The provider uses GraphQL nearVector queries for similarity search:

results, err := store.Search(ctx, queryVec, 10)
for _, doc := range results {
fmt.Printf("ID: %s, Score: %.4f, Content: %s\n", doc.ID, doc.Score, doc.Content)
}

Weaviate supports property-based filtering via its where clause:

results, err := store.Search(ctx, queryVec, 10,
vectorstore.WithFilter(map[string]any{
"lang": "en",
}),
)

Multiple filters are combined with an And operator.
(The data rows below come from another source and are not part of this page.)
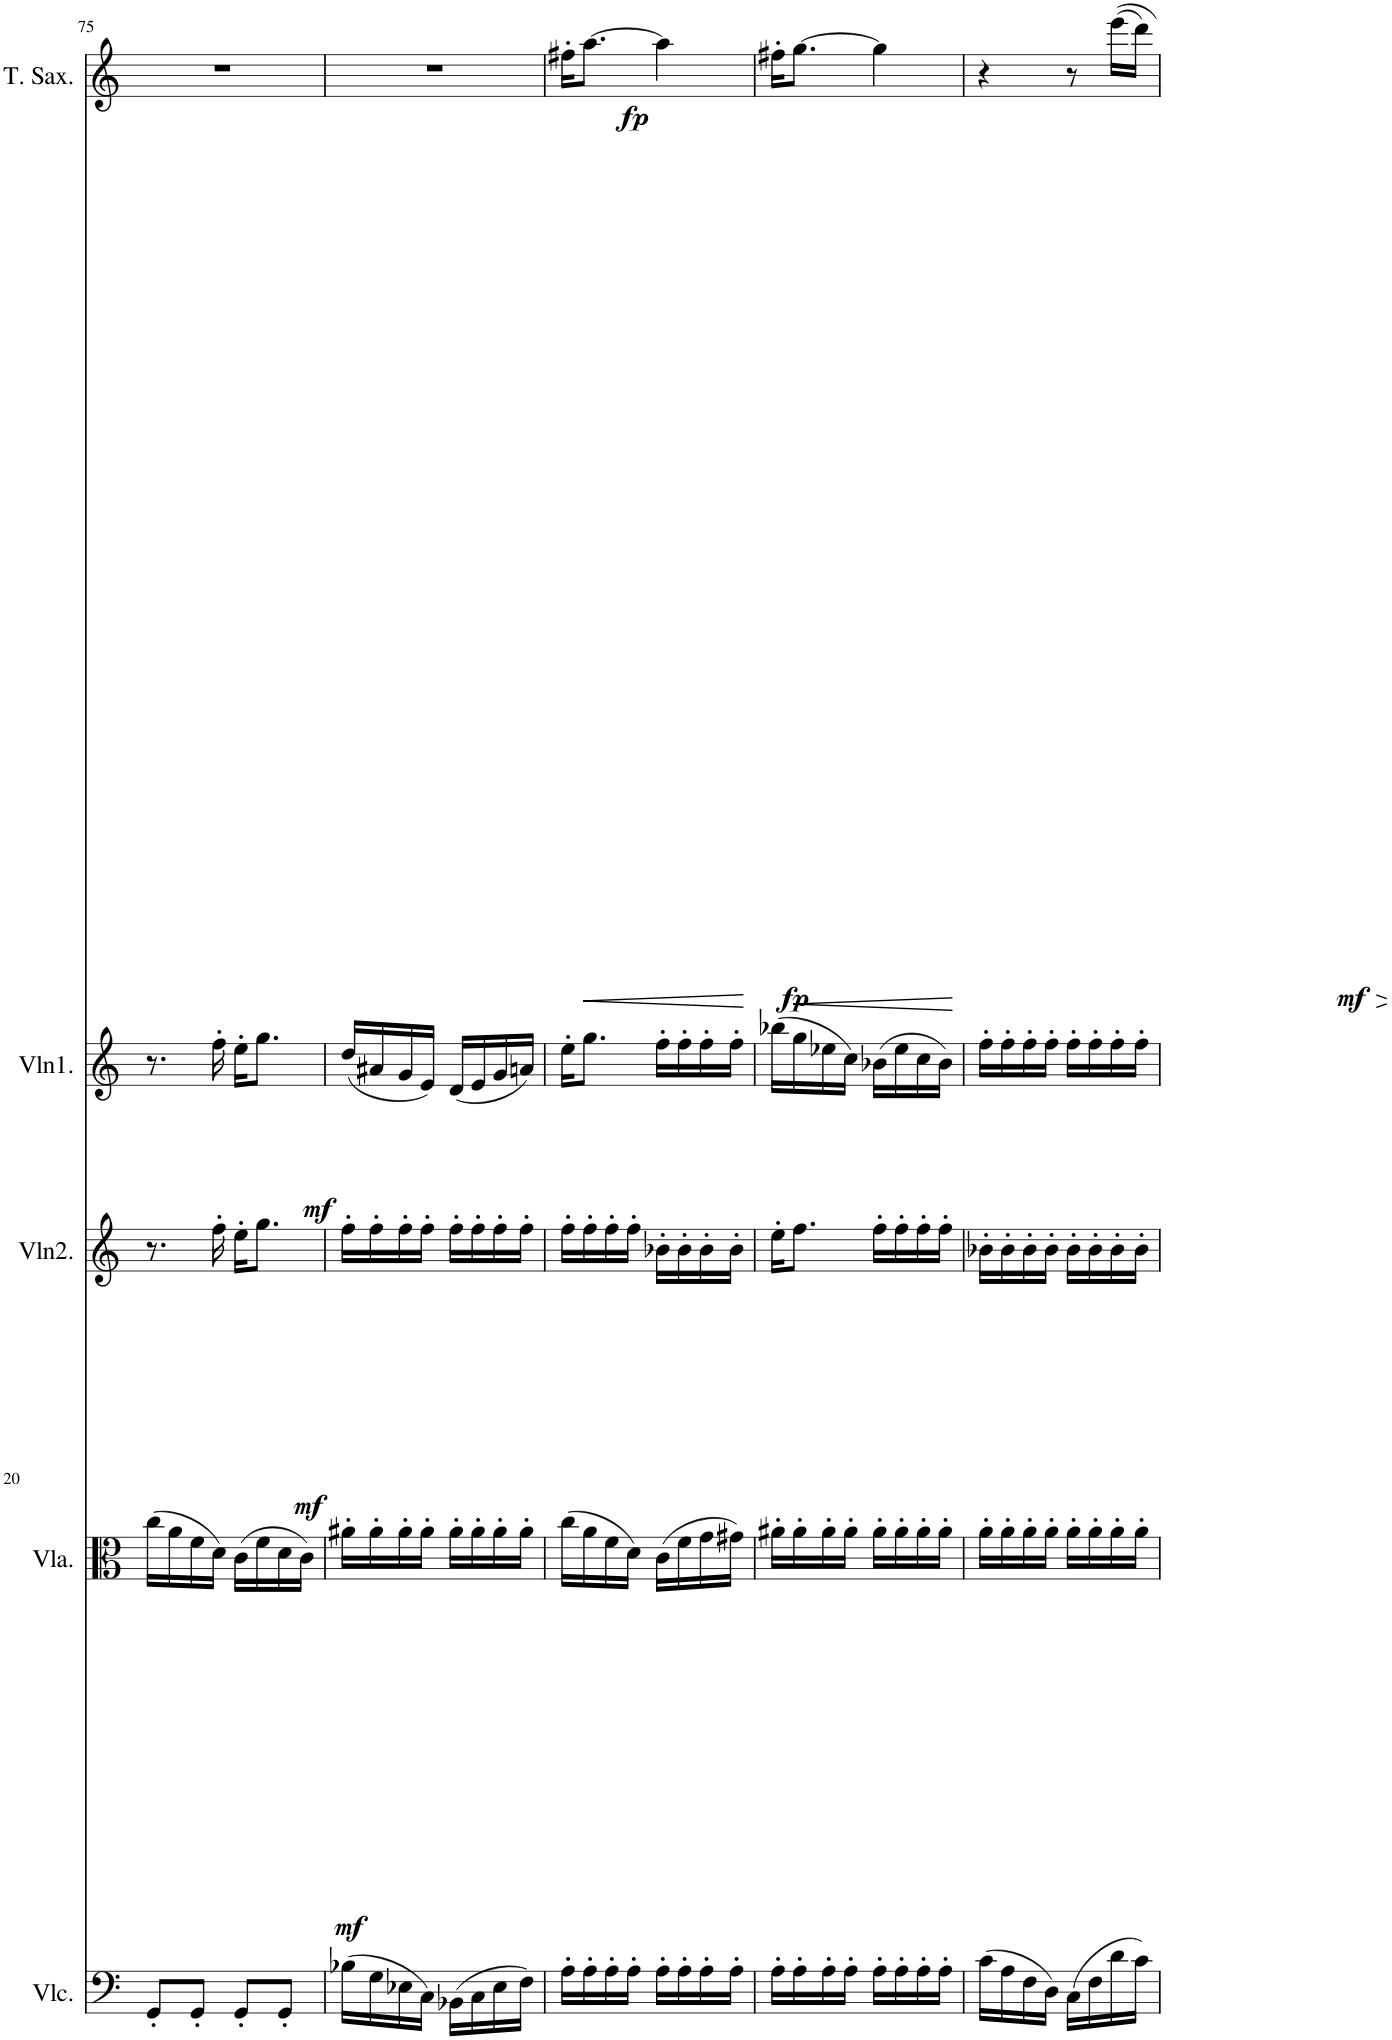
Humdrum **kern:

**kern	**kern	**dynam	**kern	**dynam	**kern	**dynam	**kern	**dynam
*part5	*part4	*part4	*part3	*part3	*part2	*part2	*part1	*part1
*staff5	*staff4	*staff4	*staff3	*staff3	*staff2	*staff2	*staff1	*staff1
*I"Cello	*I"Viola	*	*I"Violin2	*	*I"Violin1	*	*I"Tenor Sax	*
*	*I'Vla.	*	*I'Vln2.	*	*I'Vln1.	*	*I'T. Sax.	*
!!LO:PB:g=z
*clefF4	*clefC3	*	*clefG2	*	*clefG2	*	*clefG2	*
*	*	*	*	*	*	*	*Trd8c14	*
*k[]	*k[]	*	*k[]	*	*k[]	*	*k[]	*
*M2/4	*M2/4	*	*M2/4	*	*M2/4	*	*M2/4	*
=75	=75	=75	=75	=75	=75	=75	=75	=75
8GG'/L	(16cc\LL	.	8.r	.	8.r	.	2r	.
.	16a\	.	.	.	.	.	.	.
8GG'/J	16f\	.	.	.	.	.	.	.
!	!	!	!	!LO:DY:b	!	!LO:DY:b	!	!
.	16d\JJ)	.	16ff'\	mf	16ff'\	mf	.	.
8GG'/L	(16c\LL	.	16ee'\KL	.	16ee'\KL	.	.	.
.	16f\	.	8.gg\J	.	8.gg\J	.	.	.
8GG'/J	16d\	.	.	.	.	.	.	.
.	16c\JJ)	.	.	.	.	.	.	.
=76	=76	=76	=76	=76	=76	=76	=76	=76
!	!	!LO:DY:b	!	!	!	!	!	!
(16B-X\LL	16a#X'\LL	mf	16ff'\LL	.	(16dd/LL	.	2r	.
16G\	16a#'\	.	16ff'\	.	16a#X/	.	.	.
16E-X\	16a#'\	.	16ff'\	.	16g/	.	.	.
16C\JJ)	16a#'\JJ	.	16ff'\JJ	.	16e/JJ)	.	.	.
(16BB-X\LL	16a#'\LL	.	16ff'\LL	.	(16d/LL	.	.	.
16C\	16a#'\	.	16ff'\	.	16e/	.	.	.
16E-\	16a#'\	.	16ff'\	.	16g/	.	.	.
16F\JJ)	16a#'\JJ	.	16ff'\JJ	.	16an/JJ)	.	.	.
=77	=77	=77	=77	=77	=77	=77	=77	=77
!	!	!	!	!	!	!	!	!LO:DY:b
16A'\LL	(16cc\LL	.	16ff'\LL	.	16ee'\KL	.	16ff#X'\KL	fp
!	!	!	!	!	!	!	!	!LO:HP:b
16A'\	16a\	.	16ff'\	.	8.gg\J	.	[8.aa\J	<
16A'\	16f\	.	16ff'\	.	.	.	.	.
16A'\JJ	16d\JJ)	.	16ff'\JJ	.	.	.	.	.
16A'\LL	(16c\LL	.	16b-X'\LL	.	16ff'\LL	.	4aa\]	.
16A'\	16f\	.	16b-'\	.	16ff'\	.	.	.
16A'\	16g\	.	16b-'\	.	16ff'\	.	.	.
16A'\JJ	16g#X\JJ)	.	16b-'\JJ	.	16ff'\JJ	.	.	.
.	.	.	.	.	.	.	.	[
=78	=78	=78	=78	=78	=78	=78	=78	=78
!	!	!	!	!	!	!	!	!LO:DY:b
16A'\LL	16a#X'\LL	.	16ee'\KL	.	(16bb-X\LL	.	16ff#X'\KL	fp
!	!	!	!	!	!	!	!	!LO:HP:b
16A'\	16a#'\	.	8.ff\J	.	16gg\	.	[8.gg\J	<
16A'\	16a#'\	.	.	.	16ee-X\	.	.	.
16A'\JJ	16a#'\JJ	.	.	.	16cc\JJ)	.	.	.
16A'\LL	16a#'\LL	.	16ff'\LL	.	(16b-X\LL	.	4gg\]	.
16A'\	16a#'\	.	16ff'\	.	16ee-\	.	.	.
16A'\	16a#'\	.	16ff'\	.	16cc\	.	.	.
16A'\JJ	16a#'\JJ	.	16ff'\JJ	.	16b-\JJ)	.	.	.
.	.	.	.	.	.	.	.	[
=79	=79	=79	=79	=79	=79	=79	=79	=79
(16c\LL	16a'\LL	.	16b-X'\LL	.	16ff'\LL	.	4r	.
16A\	16a'\	.	16b-'\	.	16ff'\	.	.	.
16F\	16a'\	.	16b-'\	.	16ff'\	.	.	.
16D\JJ)	16a'\JJ	.	16b-'\JJ	.	16ff'\JJ	.	.	.
(16C\LL	16a'\LL	.	16b-'\LL	.	16ff'\LL	.	8r	.
16F\	16a'\	.	16b-'\	.	16ff'\	.	.	.
!	!	!	!	!	!	!	!	!LO:DY:b
16d\	16a'\	.	16b-'\	.	16ff'\	.	(16eee\LL	mf
16c\JJ)	16a'\JJ	.	16b-'\JJ	.	16ff'\JJ	.	16ddd\JJ)	.
=	=	=	=	=	=	=	=	=
*-	*-	*-	*-	*-	*-	*-	*-	*-
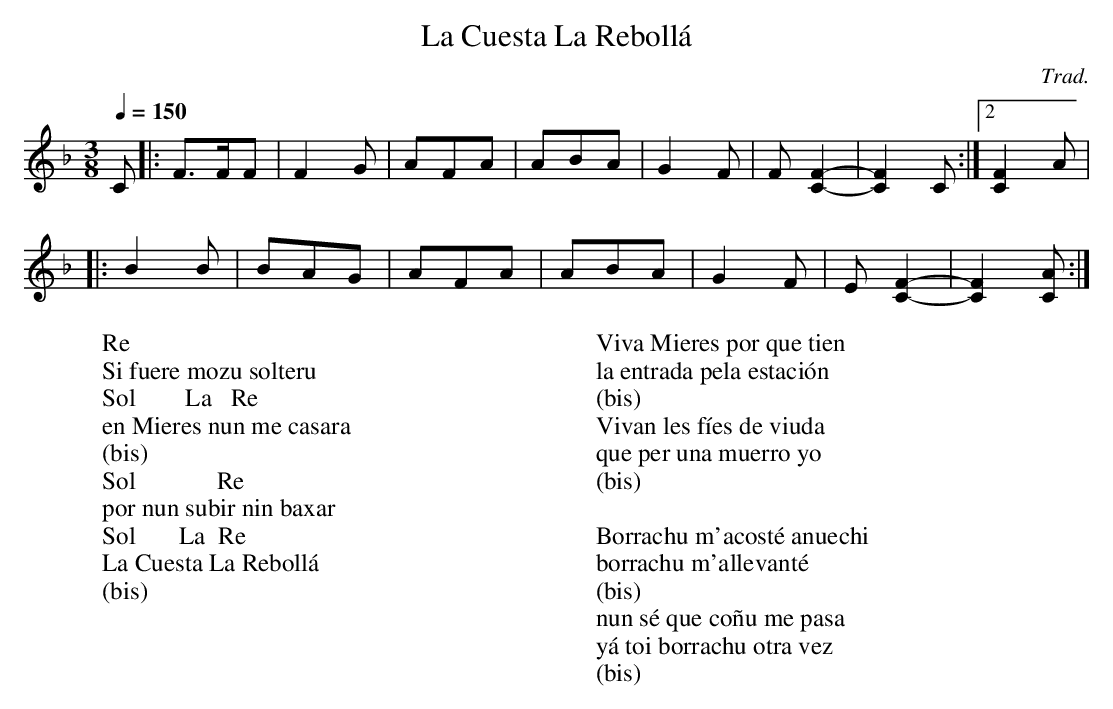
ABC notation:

X:1
T:La Cuesta La Rebollá
C:Trad.
M:3/8
L:1/8
Q:1/4=150
W:   Re
W:Si fuere mozu solteru
W:   Sol        La   Re
W:en Mieres nun me casara
W:(bis)
W:    Sol             Re
W:por nun subir nin baxar
W:   Sol       La  Re
W:La Cuesta La Rebollá
W:(bis)
W:
W:Viva Mieres por que tien
W:la entrada pela estación
W:(bis)
W:Vivan les fíes de viuda
W:que per una muerro yo
W:(bis)
W:
W:Borrachu m'acosté anuechi
W:borrachu m'allevanté
W:(bis)
W:nun sé que coñu me pasa
W:yá toi borrachu otra vez
W:(bis)
K:F
C|: F3/2F/F|F2 G|AFA|ABA|G2 F|F [C2F2]-|[C2F2] C :|2 [C2F2] A|
|: B2 B|BAG|AFA|ABA|G2 F|E [C2F2]-|[C2F2] [CA] :|
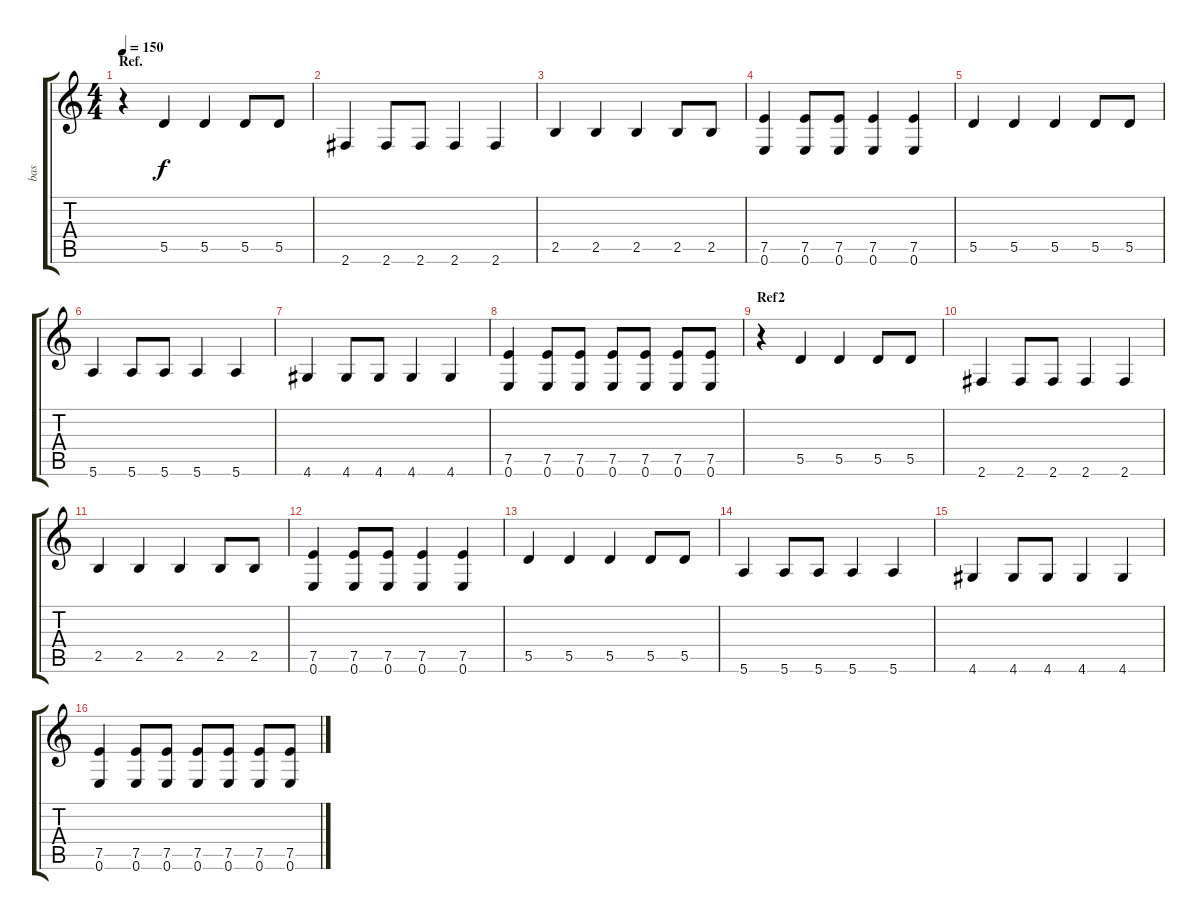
\track ("bas" "bas") {instrument electricbassfinger}
\staff {score tabs}
\tuning (E4 B3 G3 D3 A2 E2) {hide}
\ts (4 4)
\section ("" "Ref.")
\tempo 150
\clef g2
\ks c
r.4{dy f} 5.5.4 5.5.4 5.5.8 5.5.8 |
2.6.4 2.6.8 2.6.8 2.6.4 2.6.4 |
2.5.4 2.5.4 2.5.4 2.5.8 2.5.8 |
(7.5 0.6).4 (7.5 0.6).8 (7.5 0.6).8 (7.5 0.6).4 (7.5 0.6).4 |
5.5.4 5.5.4 5.5.4 5.5.8 5.5.8 |
5.6.4 5.6.8 5.6.8 5.6.4 5.6.4 |
4.6.4 4.6.8 4.6.8 4.6.4 4.6.4 |
(7.5 0.6).4 (7.5 0.6).8 (7.5 0.6).8 (7.5 0.6).8 (7.5 0.6).8 (7.5 0.6).8 (7.5 0.6).8 |
\section ("" "Ref2")
r.4 5.5.4 5.5.4 5.5.8 5.5.8 |
2.6.4 2.6.8 2.6.8 2.6.4 2.6.4 |
2.5.4 2.5.4 2.5.4 2.5.8 2.5.8 |
(7.5 0.6).4 (7.5 0.6).8 (7.5 0.6).8 (7.5 0.6).4 (7.5 0.6).4 |
5.5.4 5.5.4 5.5.4 5.5.8 5.5.8 |
5.6.4 5.6.8 5.6.8 5.6.4 5.6.4 |
4.6.4 4.6.8 4.6.8 4.6.4 4.6.4 |
(7.5 0.6).4 (7.5 0.6).8 (7.5 0.6).8 (7.5 0.6).8 (7.5 0.6).8 (7.5 0.6).8 (7.5 0.6).8
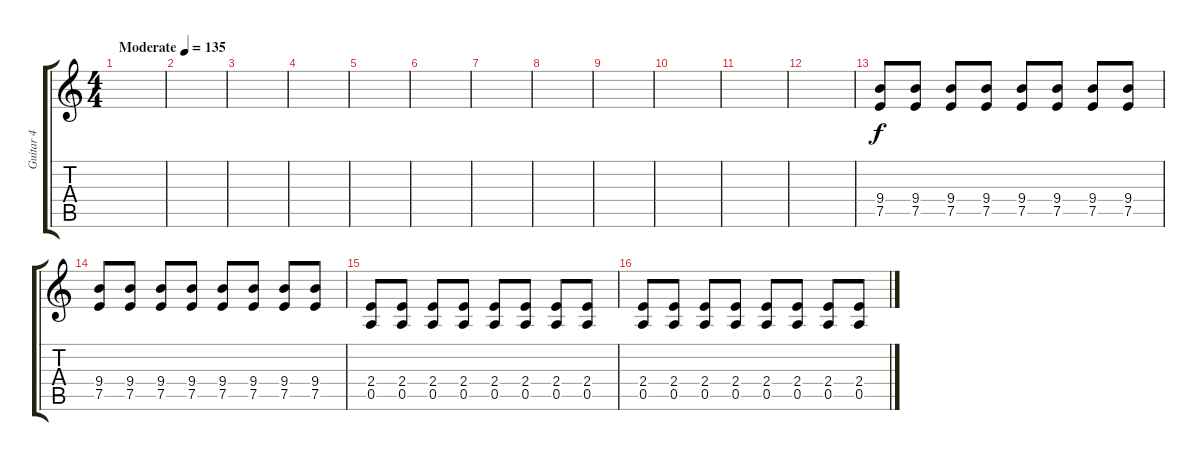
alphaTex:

\track ("Guitar 4" "Guitar 4") {instrument electricguitarclean}
\staff {score tabs}
\tuning (E4 B3 G3 D3 A2 D2) {hide}
\ts (4 4)
\tempo (135 "Moderate")
\clef g2
\ks c
|
|
|
|
|
|
|
|
|
|
|
|
(9.4 7.5).8 (9.4 7.5).8 (9.4 7.5).8 (9.4 7.5).8 (9.4 7.5).8 (9.4 7.5).8 (9.4 7.5).8 (9.4 7.5).8 |
(9.4 7.5).8 (9.4 7.5).8 (9.4 7.5).8 (9.4 7.5).8 (9.4 7.5).8 (9.4 7.5).8 (9.4 7.5).8 (9.4 7.5).8 |
(2.4 0.5).8 (2.4 0.5).8 (2.4 0.5).8 (2.4 0.5).8 (2.4 0.5).8 (2.4 0.5).8 (2.4 0.5).8 (2.4 0.5).8 |
(2.4 0.5).8 (2.4 0.5).8 (2.4 0.5).8 (2.4 0.5).8 (2.4 0.5).8 (2.4 0.5).8 (2.4 0.5).8 (2.4 0.5).8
Set a maximum distance threshold (converted from similarity):

results, err := store.Search(ctx, queryVec, 10,
vectorstore.WithThreshold(0.8),
)

Connect to Weaviate Cloud Services (WCS):

store, err := vectorstore.New("weaviate", config.ProviderConfig{
BaseURL: "https://my-cluster.weaviate.network",
APIKey: os.Getenv("WEAVIATE_API_KEY"),
Options: map[string]any{
"class": "Document",
},
})

Weaviate requires UUID-format IDs. The provider automatically generates deterministic UUIDs from document ID strings, and stores the original ID in a _beluga_id property for round-trip retrieval.